June 12, 2009

We’ve started our summer interview trips which means I will be on the road more than I am in the office. Last week a Densho team (Dana Hoshide, Megan Asaka, and I) were in Honolulu to do six interviews. My first interview was with Muriel Chiyo Tanaka Onishi. Muriel is a Nisei who finished high school on Oahu and was going to college in Japan when the war started. Her mother who was the principal of a Japanese Language School on Oahu was picked up by the FBI and incarcerated at the Crystal City DOJ camp. Her brother joined the US Military Intelligence Service and served in the Pacific.

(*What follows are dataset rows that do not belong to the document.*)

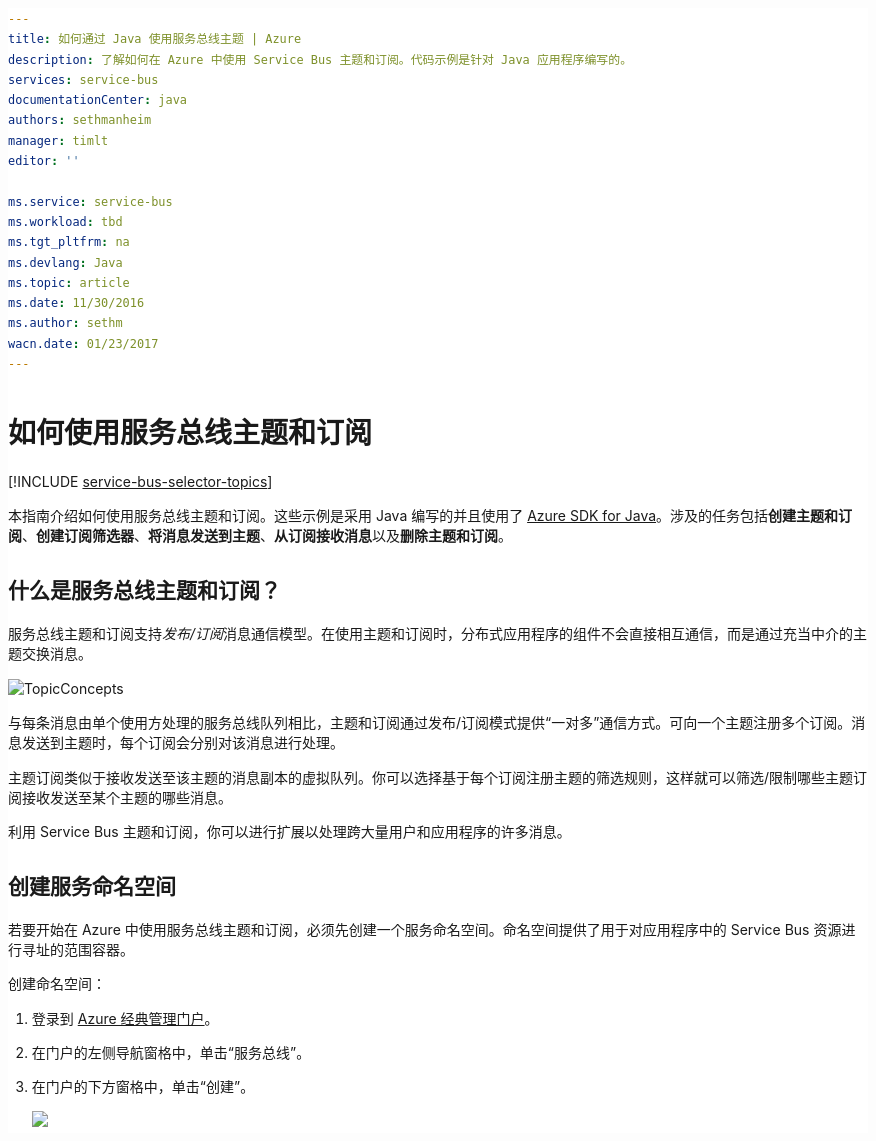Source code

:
 ```yaml
---
title: 如何通过 Java 使用服务总线主题 | Azure
description: 了解如何在 Azure 中使用 Service Bus 主题和订阅。代码示例是针对 Java 应用程序编写的。
services: service-bus
documentationCenter: java
authors: sethmanheim
manager: timlt
editor: ''

ms.service: service-bus
ms.workload: tbd
ms.tgt_pltfrm: na
ms.devlang: Java
ms.topic: article
ms.date: 11/30/2016
ms.author: sethm
wacn.date: 01/23/2017
---
```


# 如何使用服务总线主题和订阅

[!INCLUDE [service-bus-selector-topics](../../includes/service-bus-selector-topics.md)]

本指南介绍如何使用服务总线主题和订阅。这些示例是采用 Java 编写的并且使用了 [Azure SDK for Java][]。涉及的任务包括**创建主题和订阅**、**创建订阅筛选器**、**将消息发送到主题**、**从订阅接收消息**以及**删除主题和订阅**。

## 什么是服务总线主题和订阅？

服务总线主题和订阅支持*发布/订阅*消息通信模型。在使用主题和订阅时，分布式应用程序的组件不会直接相互通信，而是通过充当中介的主题交换消息。

![TopicConcepts](./media/service-bus-java-how-to-use-topics-subscriptions/sb-topics-01.png)

与每条消息由单个使用方处理的服务总线队列相比，主题和订阅通过发布/订阅模式提供“一对多”通信方式。可向一个主题注册多个订阅。消息发送到主题时，每个订阅会分别对该消息进行处理。

主题订阅类似于接收发送至该主题的消息副本的虚拟队列。你可以选择基于每个订阅注册主题的筛选规则，这样就可以筛选/限制哪些主题订阅接收发送至某个主题的哪些消息。

利用 Service Bus 主题和订阅，你可以进行扩展以处理跨大量用户和应用程序的许多消息。

## 创建服务命名空间

若要开始在 Azure 中使用服务总线主题和订阅，必须先创建一个服务命名空间。命名空间提供了用于对应用程序中的 Service Bus 资源进行寻址的范围容器。

创建命名空间：

1.  登录到 [Azure 经典管理门户](https://manage.windowsazure.cn/)。

2.  在门户的左侧导航窗格中，单击“服务总线”。

3.  在门户的下方窗格中，单击“创建”。

    ![](./media/service-bus-java-how-to-use-queues/sb-queues-03.png)


  [Azure SDK for Java]: /develop/java/
  [Azure Toolkit for Eclipse]: https://msdn.microsoft.com/zh-cn/library/azure/hh694271.aspx
  [Azure classic portal]: http://manage.windowsazure.cn
  [服务总线队列、主题和订阅]: ./service-bus-queues-topics-subscriptions.md
  [SqlFilter]: http://msdn.microsoft.com/zh-cn/library/azure/microsoft.servicebus.messaging.sqlfilter.aspx
  [SqlFilter.SqlExpression]: https://msdn.microsoft.com/zh-cn/library/azure/microsoft.servicebus.messaging.sqlfilter.sqlexpression.aspx
  [BrokeredMessage]: https://msdn.microsoft.com/zh-cn/library/azure/microsoft.servicebus.messaging.brokeredmessage.aspx
  [0]: ./media/service-bus-java-how-to-use-topics-subscriptions/sb-queues-13.png
  [2]: ./media/service-bus-java-how-to-use-topics-subscriptions/sb-queues-04.png
  [3]: ./media/service-bus-java-how-to-use-topics-subscriptions/sb-queues-09.png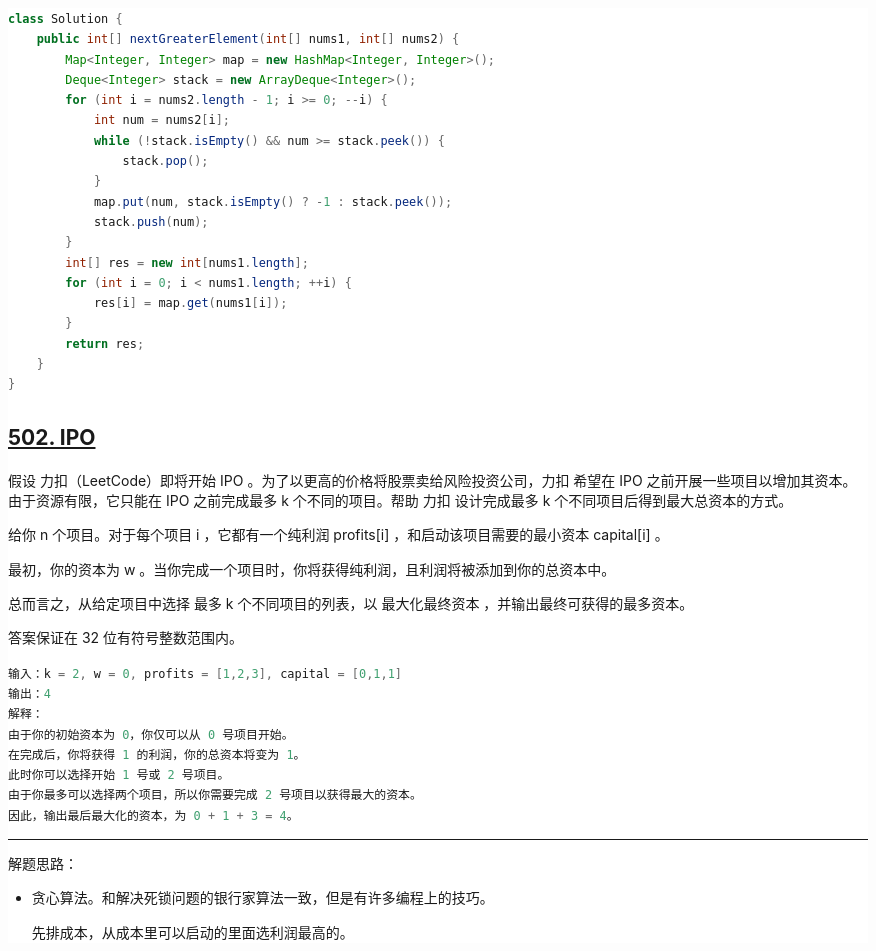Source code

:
 ```java
class Solution {
    public int[] nextGreaterElement(int[] nums1, int[] nums2) {
        Map<Integer, Integer> map = new HashMap<Integer, Integer>();
        Deque<Integer> stack = new ArrayDeque<Integer>();
        for (int i = nums2.length - 1; i >= 0; --i) {
            int num = nums2[i];
            while (!stack.isEmpty() && num >= stack.peek()) {
                stack.pop();
            }
            map.put(num, stack.isEmpty() ? -1 : stack.peek());
            stack.push(num);
        }
        int[] res = new int[nums1.length];
        for (int i = 0; i < nums1.length; ++i) {
            res[i] = map.get(nums1[i]);
        }
        return res;
    }
}
```





## [502. IPO](https://leetcode-cn.com/problems/ipo/)

假设 力扣（LeetCode）即将开始 IPO 。为了以更高的价格将股票卖给风险投资公司，力扣 希望在 IPO 之前开展一些项目以增加其资本。 由于资源有限，它只能在 IPO 之前完成最多 k 个不同的项目。帮助 力扣 设计完成最多 k 个不同项目后得到最大总资本的方式。

给你 n 个项目。对于每个项目 i ，它都有一个纯利润 profits[i] ，和启动该项目需要的最小资本 capital[i] 。

最初，你的资本为 w 。当你完成一个项目时，你将获得纯利润，且利润将被添加到你的总资本中。

总而言之，从给定项目中选择 最多 k 个不同项目的列表，以 最大化最终资本 ，并输出最终可获得的最多资本。

答案保证在 32 位有符号整数范围内。

```java
输入：k = 2, w = 0, profits = [1,2,3], capital = [0,1,1]
输出：4
解释：
由于你的初始资本为 0，你仅可以从 0 号项目开始。
在完成后，你将获得 1 的利润，你的总资本将变为 1。
此时你可以选择开始 1 号或 2 号项目。
由于你最多可以选择两个项目，所以你需要完成 2 号项目以获得最大的资本。
因此，输出最后最大化的资本，为 0 + 1 + 3 = 4。
```

---

解题思路：

- 贪心算法。和解决死锁问题的银行家算法一致，但是有许多编程上的技巧。

  先排成本，从成本里可以启动的里面选利润最高的。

Because of Muriel’s bilingual skills she was “recruited” to help the Japanese Military by listening to American radio reports and writing down in Japanese what she heard. She did this with a small group of Nisei who were also visiting or attending school in Japan when the war started. She talks about how she talked with the other Nisei about how “horrible” it was to have to do this type of work.

My second interview was with James Nakano. He talked about how his family was removed from Honolulu to the Jerome, Arkansas camp to join his father who was picked up by the FBI in Honolulu after the bombing of Pearl Harbor. James is the brother of Bert Nakano who was a Redress activist. James talked about how Bert and he would often get into disagreements with mainland Japanese Americans because of the differences between the Hawaii boys and the “Kotonks.” The family later moved to the Tule Lake camp, where his father was then sent off to the Santa Fe camp while his mother was sick in the hospital after delivering a baby girl. James talks about how Bert and James, as teenage boys, had to quickly figure out how to take care of their newborn baby sister.

My third interview was with Paul Yempuku, the longtime publisher and president of the Hawaii Hochi, the bilingual newspaper in Honlolulu. Paul was born in Hawaii and then at six, went to Japan with his family to attend school. He talked about being a teenage boy who had to work in a Japanese weapons factory making parts for submarines while American bombs were dropping. He lived through difficult living conditions, never getting enough to eat and seeing the devastation of the atomic bomb at Hiroshima only days after it was dropped. He also talked about a dramatic family reunion with his oldest brother who served with the US Counter Intelligence Corp right after the end of the war.

Over the next few weeks we will be doing dozens of interviews in Hawaii, Minnesota, Washington and California.